- **What you will do**:
Give the data again in full, exactly as written below.

- **Data provided**:
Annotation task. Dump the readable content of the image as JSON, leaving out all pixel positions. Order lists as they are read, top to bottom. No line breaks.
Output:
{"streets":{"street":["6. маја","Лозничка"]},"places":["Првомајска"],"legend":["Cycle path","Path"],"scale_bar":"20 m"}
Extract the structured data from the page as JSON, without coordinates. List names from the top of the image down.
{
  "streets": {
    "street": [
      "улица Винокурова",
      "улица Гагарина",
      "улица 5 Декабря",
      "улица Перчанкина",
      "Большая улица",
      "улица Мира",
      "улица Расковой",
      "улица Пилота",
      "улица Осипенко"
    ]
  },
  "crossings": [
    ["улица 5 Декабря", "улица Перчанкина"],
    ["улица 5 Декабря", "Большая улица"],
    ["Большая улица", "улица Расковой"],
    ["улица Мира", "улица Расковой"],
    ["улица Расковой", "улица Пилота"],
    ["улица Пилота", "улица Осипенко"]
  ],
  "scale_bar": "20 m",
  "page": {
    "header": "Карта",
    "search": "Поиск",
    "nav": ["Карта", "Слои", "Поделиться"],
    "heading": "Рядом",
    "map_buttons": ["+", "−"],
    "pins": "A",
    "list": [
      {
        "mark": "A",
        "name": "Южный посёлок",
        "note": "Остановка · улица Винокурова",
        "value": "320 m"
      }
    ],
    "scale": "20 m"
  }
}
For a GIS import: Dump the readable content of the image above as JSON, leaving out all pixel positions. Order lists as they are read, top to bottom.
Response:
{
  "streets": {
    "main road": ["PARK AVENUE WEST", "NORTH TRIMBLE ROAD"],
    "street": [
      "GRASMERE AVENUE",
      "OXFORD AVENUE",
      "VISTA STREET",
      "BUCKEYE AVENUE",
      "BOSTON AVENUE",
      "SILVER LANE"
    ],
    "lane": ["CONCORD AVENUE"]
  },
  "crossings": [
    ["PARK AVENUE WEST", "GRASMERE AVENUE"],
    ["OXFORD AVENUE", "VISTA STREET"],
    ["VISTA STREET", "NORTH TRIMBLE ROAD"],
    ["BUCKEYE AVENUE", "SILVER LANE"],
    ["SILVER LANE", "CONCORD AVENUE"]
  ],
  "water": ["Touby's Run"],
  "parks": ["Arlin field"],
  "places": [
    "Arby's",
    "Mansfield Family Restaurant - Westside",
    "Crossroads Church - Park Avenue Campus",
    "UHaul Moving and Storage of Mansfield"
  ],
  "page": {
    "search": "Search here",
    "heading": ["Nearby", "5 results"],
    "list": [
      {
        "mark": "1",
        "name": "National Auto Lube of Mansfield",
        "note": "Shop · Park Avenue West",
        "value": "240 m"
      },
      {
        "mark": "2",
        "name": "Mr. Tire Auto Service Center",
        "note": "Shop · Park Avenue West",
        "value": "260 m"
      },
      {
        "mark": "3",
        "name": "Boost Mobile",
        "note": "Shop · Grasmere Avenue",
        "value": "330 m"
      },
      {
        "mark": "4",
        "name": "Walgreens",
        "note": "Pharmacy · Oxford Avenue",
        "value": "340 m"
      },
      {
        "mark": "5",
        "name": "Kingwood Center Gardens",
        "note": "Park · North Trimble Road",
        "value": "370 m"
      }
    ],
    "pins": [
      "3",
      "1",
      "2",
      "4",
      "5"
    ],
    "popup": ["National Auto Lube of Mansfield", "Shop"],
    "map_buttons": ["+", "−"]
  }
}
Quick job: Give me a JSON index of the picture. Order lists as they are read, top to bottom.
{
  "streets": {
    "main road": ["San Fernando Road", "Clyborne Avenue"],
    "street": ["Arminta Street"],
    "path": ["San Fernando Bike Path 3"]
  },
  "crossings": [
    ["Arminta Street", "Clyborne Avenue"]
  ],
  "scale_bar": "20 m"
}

- **Answer area**:
Annotation task. Dump the readable content of the image as JSON, leaving out all pixel positions. Order lists as they are read, top to bottom. No line breaks.
Output:
{"streets":{"street":["6. маја","Лозничка"]},"places":["Првомајска"],"legend":["Cycle path","Path"],"scale_bar":"20 m"}
Extract the structured data from the page as JSON, without coordinates. List names from the top of the image down.
{
  "streets": {
    "street": [
      "улица Винокурова",
      "улица Гагарина",
      "улица 5 Декабря",
      "улица Перчанкина",
      "Большая улица",
      "улица Мира",
      "улица Расковой",
      "улица Пилота",
      "улица Осипенко"
    ]
  },
  "crossings": [
    ["улица 5 Декабря", "улица Перчанкина"],
    ["улица 5 Декабря", "Большая улица"],
    ["Большая улица", "улица Расковой"],
    ["улица Мира", "улица Расковой"],
    ["улица Расковой", "улица Пилота"],
    ["улица Пилота", "улица Осипенко"]
  ],
  "scale_bar": "20 m",
  "page": {
    "header": "Карта",
    "search": "Поиск",
    "nav": ["Карта", "Слои", "Поделиться"],
    "heading": "Рядом",
    "map_buttons": ["+", "−"],
    "pins": "A",
    "list": [
      {
        "mark": "A",
        "name": "Южный посёлок",
        "note": "Остановка · улица Винокурова",
        "value": "320 m"
      }
    ],
    "scale": "20 m"
  }
}
For a GIS import: Dump the readable content of the image above as JSON, leaving out all pixel positions. Order lists as they are read, top to bottom.
Response:
{
  "streets": {
    "main road": ["PARK AVENUE WEST", "NORTH TRIMBLE ROAD"],
    "street": [
      "GRASMERE AVENUE",
      "OXFORD AVENUE",
      "VISTA STREET",
      "BUCKEYE AVENUE",
      "BOSTON AVENUE",
      "SILVER LANE"
    ],
    "lane": ["CONCORD AVENUE"]
  },
  "crossings": [
    ["PARK AVENUE WEST", "GRASMERE AVENUE"],
    ["OXFORD AVENUE", "VISTA STREET"],
    ["VISTA STREET", "NORTH TRIMBLE ROAD"],
    ["BUCKEYE AVENUE", "SILVER LANE"],
    ["SILVER LANE", "CONCORD AVENUE"]
  ],
  "water": ["Touby's Run"],
  "parks": ["Arlin field"],
  "places": [
    "Arby's",
    "Mansfield Family Restaurant - Westside",
    "Crossroads Church - Park Avenue Campus",
    "UHaul Moving and Storage of Mansfield"
  ],
  "page": {
    "search": "Search here",
    "heading": ["Nearby", "5 results"],
    "list": [
      {
        "mark": "1",
        "name": "National Auto Lube of Mansfield",
        "note": "Shop · Park Avenue West",
        "value": "240 m"
      },
      {
        "mark": "2",
        "name": "Mr. Tire Auto Service Center",
        "note": "Shop · Park Avenue West",
        "value": "260 m"
      },
      {
        "mark": "3",
        "name": "Boost Mobile",
        "note": "Shop · Grasmere Avenue",
        "value": "330 m"
      },
      {
        "mark": "4",
        "name": "Walgreens",
        "note": "Pharmacy · Oxford Avenue",
        "value": "340 m"
      },
      {
        "mark": "5",
        "name": "Kingwood Center Gardens",
        "note": "Park · North Trimble Road",
        "value": "370 m"
      }
    ],
    "pins": [
      "3",
      "1",
      "2",
      "4",
      "5"
    ],
    "popup": ["National Auto Lube of Mansfield", "Shop"],
    "map_buttons": ["+", "−"]
  }
}
Quick job: Give me a JSON index of the picture. Order lists as they are read, top to bottom.
{
  "streets": {
    "main road": ["San Fernando Road", "Clyborne Avenue"],
    "street": ["Arminta Street"],
    "path": ["San Fernando Bike Path 3"]
  },
  "crossings": [
    ["Arminta Street", "Clyborne Avenue"]
  ],
  "scale_bar": "20 m"
}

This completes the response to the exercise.